I’m originally from Nicaragua. My family moved to Miami when I was 5 to escape the Contra War and fight for a better life.

By the time I was in middle school, I was depressed, like a lot of young people struggling between two cultures. Art became an outlet for me. As a teen, I relied on drawing, painting, stained glass, wood sculptures, papier-mâché, clay, a little bit of everything.

I went to a public magnet school for design and architecture, and then to the Maryland Institute College of Art. I loved Baltimore from my first visit. I graduated in 2003, then got a masters in arts in community arts from MICA in 2006.

Now, I work with new nonprofits that support Latinx artists and folklore in Baltimore and throughout Maryland, D.C. and Virginia. One is Vive! Todo Esta En Ti (Live! Everything is in You) and the other is Nuestres Raices (Our Roots). There’s such a demand for bilingual administrative support for artists.
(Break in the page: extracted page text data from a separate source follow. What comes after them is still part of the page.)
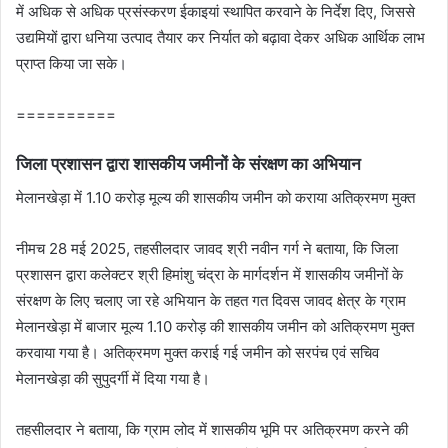
में अधिक से अधिक प्रसंस्करण ईकाइयां स्थापित करवाने के निर्देश दिए, जिससे
उद्यमियों द्वारा धनिया उत्पाद तैयार कर निर्यात को बढ़ावा देकर अधिक आर्थिक लाभ
प्राप्त किया जा सके।
==========
जिला प्रशासन द्वारा शासकीय जमीनों के संरक्षण का अभियान
मेलानखेड़ा में 1.10 करोड़ मूल्‍य की शासकीय जमीन को कराया अतिक्रमण मुक्‍त
नीमच 28 मई 2025, तहसीलदार जावद श्री नवीन गर्ग ने बताया, कि जिला
प्रशासन द्वारा कलेक्‍टर श्री हिमांशु चंद्रा के मार्गदर्शन में शासकीय जमीनों के
संरक्षण के लिए चलाए जा रहे अभियान के तहत गत दिवस जावद क्षेत्र के ग्राम
मेलानखेड़ा में बाजार मूल्‍य 1.10 करोड़ की शासकीय जमीन को अतिक्रमण मुक्‍त
करवाया गया है। अतिक्रमण मुक्‍त कराई गई जमीन को सरपंच एवं सचिव
मेलानखेड़ा की सुपुदर्गी में दिया गया है।
तहसीलदार ने बताया, कि ग्राम लोद में शासकीय भूमि पर अतिक्रमण करने की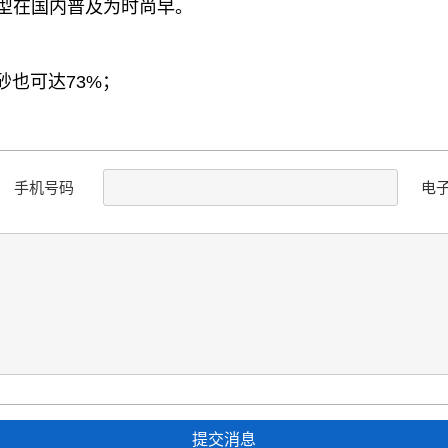
型在国内普及为时尚早。
细砂也可达73%；
手机号码
电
I’m also teaching with the Ceasefire program. I work with elementary and high school students. We make inspirational posters and talk about how to prevent gun violence. I love working with and listening to young people so much.

Another thing I love about Baltimore is the No Class Podcast, a black millennial podcast with the most charming, informed and inspirational duo you’ll ever meet. I always follow their interviews and insights when I need a pick-me-up, and I’m excited that they will be recording Queer Stories.”